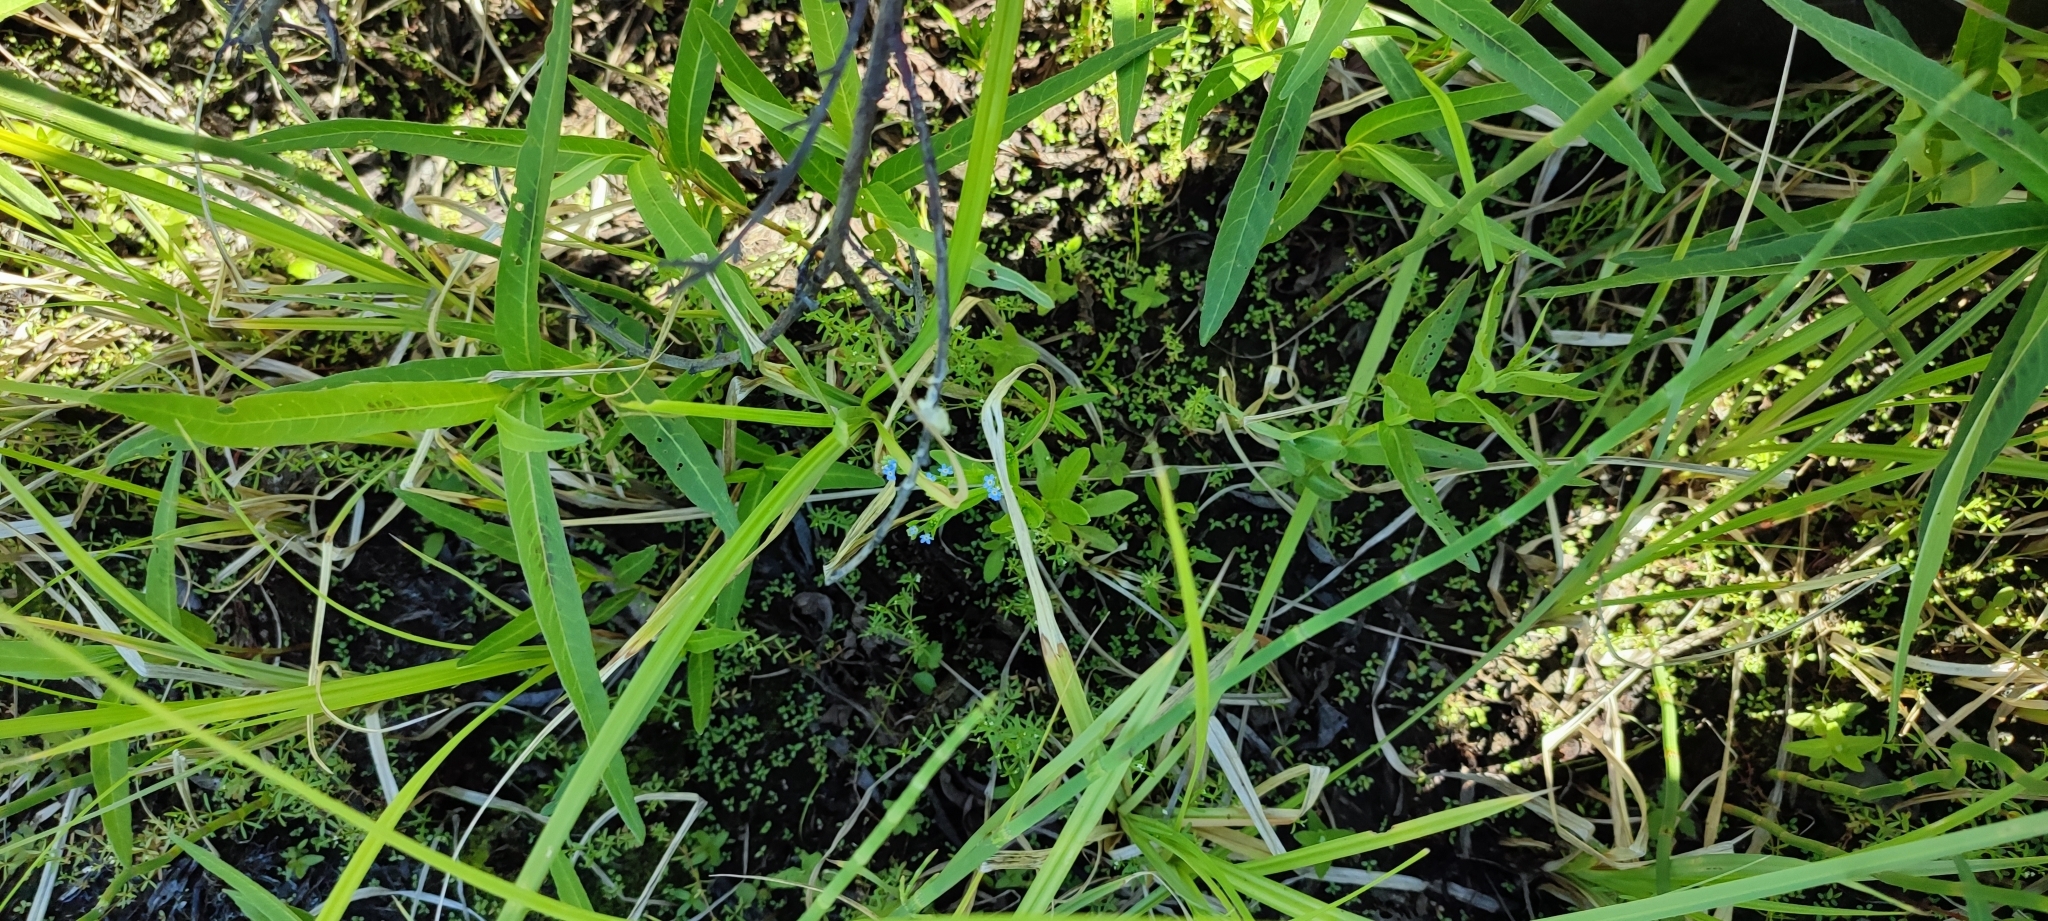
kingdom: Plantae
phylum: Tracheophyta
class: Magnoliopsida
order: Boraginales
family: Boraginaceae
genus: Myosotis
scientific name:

● **Request**
Copy every text line of the data above verbatim, omitting the pictures.

● **Answer to this exercise**
kingdom: Plantae
phylum: Tracheophyta
class: Magnoliopsida
order: Boraginales
family: Boraginaceae
genus: Myosotis
scientific name:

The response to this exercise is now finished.